Stouffer’s attorney, Mark Barrett, alleged misinterpretations in DNA evidence, inadequate legal counsel and a theory that Stouffer had been framed.

“The position the state has taken in this case is contrary to the physical evidence,” Barrett said. “[Stouffer] should not remain on death row for a crime the physical evidence shows he did not commit. A doubt about his guilt should merit the same response from this as absolute proof of his guilt. Clemency should be granted.”

A former district attorney, Smothermon called the defense “weak.”

“There’s no doubt in my mind that he did commit this crime, and his defenses are weak. They are totally disbelievable,” Smothermon said. “Because of the evidence of overwhelming guilt — and I find not much in the mercy department — my vote is no.”

The board’s recommendation means the final decision will be left to Oklahoma Gov. Kevin Stitt. Stouffer is scheduled to be executed on Thursday, Dec. 9.

Darla Shelden, a spokeswoman with the Oklahoma Coalition to Abolish the Death Penalty, released a statement praising the board’s recommendation.

“The coalition applauds the Pardon and Parole Board for voting 3-2 today to grant clemency to B. J. Stouffer. The board had a thoughtful discussion about the suffering endured by John Grant during his execution on Oct. 28, questioning aloud why any executions are being scheduled before the completion of the trial in Judge Stephen Friot’s court on whether Oklahoma’s lethal injection protocol constitutes cruel and unusual punishment,” Shelden said. “The trial begins Feb 28. The coalition calls on Gov. Stitt to end this madness and stay the six remaining executions until a decision in the federal case is rendered.”

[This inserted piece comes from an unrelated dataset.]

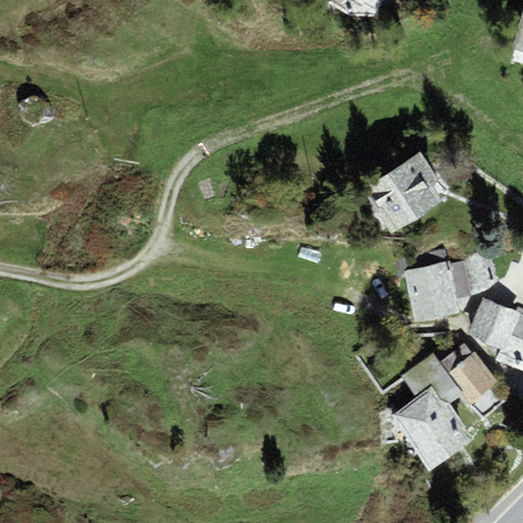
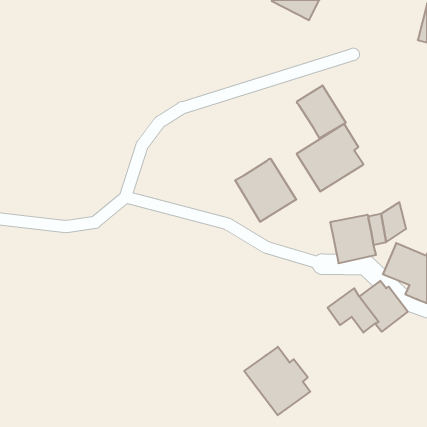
building: none -> [297,85,346,138]
building: none -> [235,159,296,222]
building: [389,387,470,471] -> [244,347,310,415]

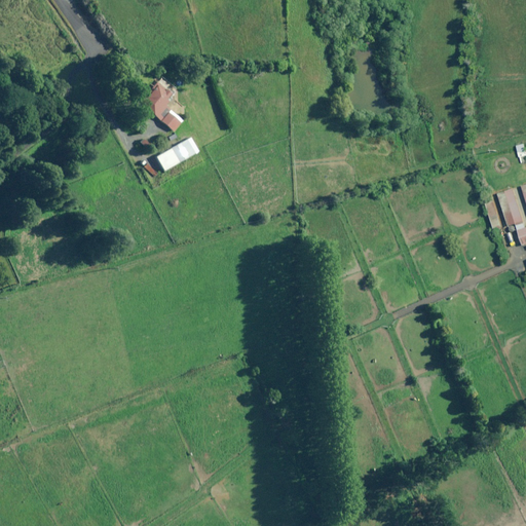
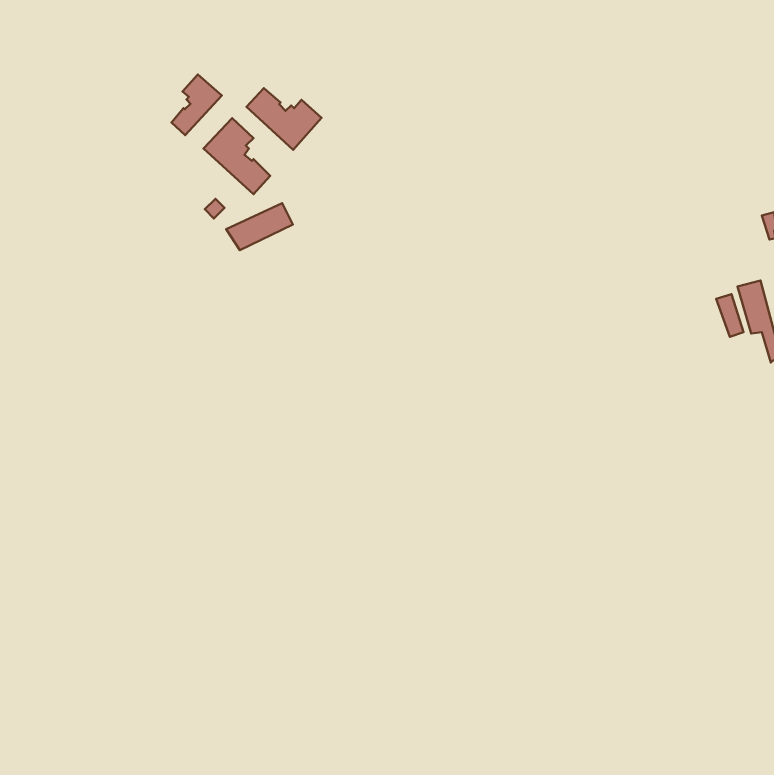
building: none -> [171,74,222,135]
building: none -> [247,88,321,150]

Stitt has yet to announce his decision on Julius Jones, whose execution is scheduled for 4 p.m. Thursday. The Pardon and Parole Board voted 3-1 on Nov. 1 to recommend Jones’ death sentence be reduced to life with the possibility of parole.

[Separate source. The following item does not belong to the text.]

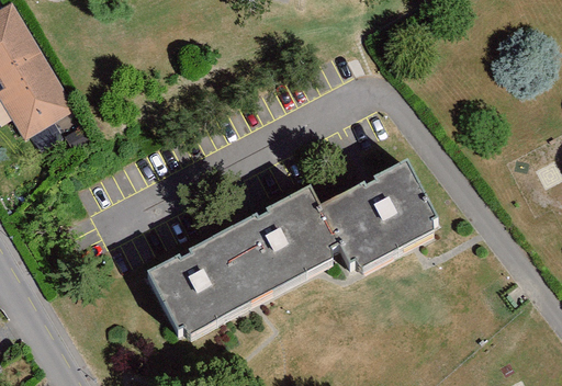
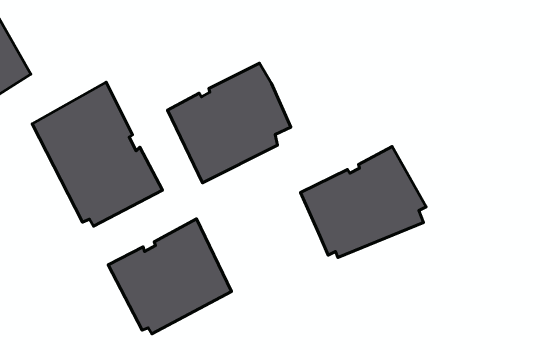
building: none -> [32,82,162,226]
building: [222,192,334,300] -> [168,63,291,183]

Background on the Bigler Stouffer trials

In the murder case, prosecutors alleged that Stouffer went to Ivens’ home, asked to borrow a gun, then shot the couple with Ivens’ .357-caliber magnum pistol.

At trial, Stouffer’s defense only presented one witness, John Call, who is a psychologist. Call said his examination of Stouffer exhibited that he was “immature” and had difficulty making adult decisions.

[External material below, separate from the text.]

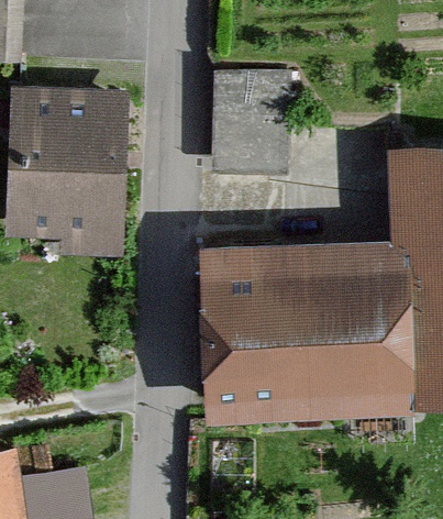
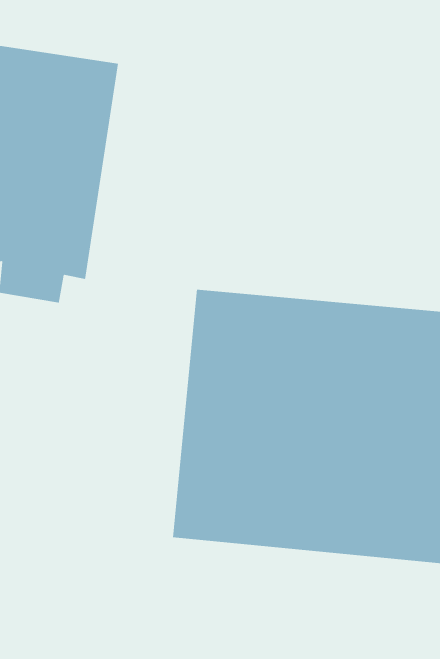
building: [202,79,291,179] -> none

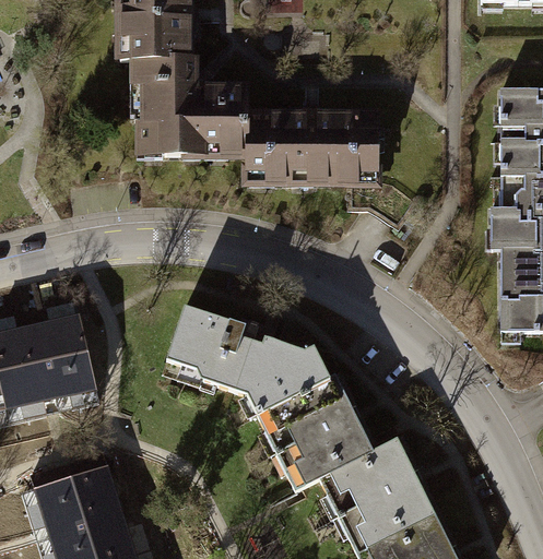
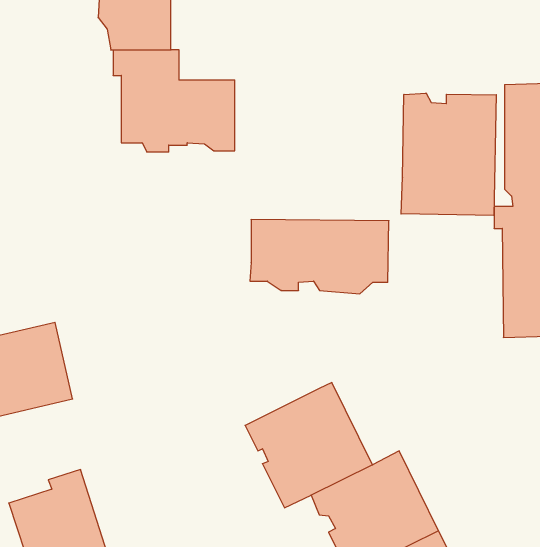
building: none -> [401,93,496,216]
building: [246,115,377,185] -> [250,220,389,294]
building: [164,307,327,412] -> none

Call described Stouffer as “a 42-year-old going on 15,” adding “in Mr. Stouffer’s case, more often than not, he uses the judgment of a teenager.”

In an audio recording played during Wednesday’s hearing, Ivens’ estranged wife, Velma Ivens, told police that Stouffer admitted to her that he had shot Reaves and Douglas Ivens.

Stoufer was sentenced to death in 1985 on one count of murder and life in prison for shooting with the intent to kill.

In 1999, an appellate court ruled that Stouffer had inadequate legal counsel at his first trial and granted him a re-trial. In 2003, he was convicted again and received the same sentence.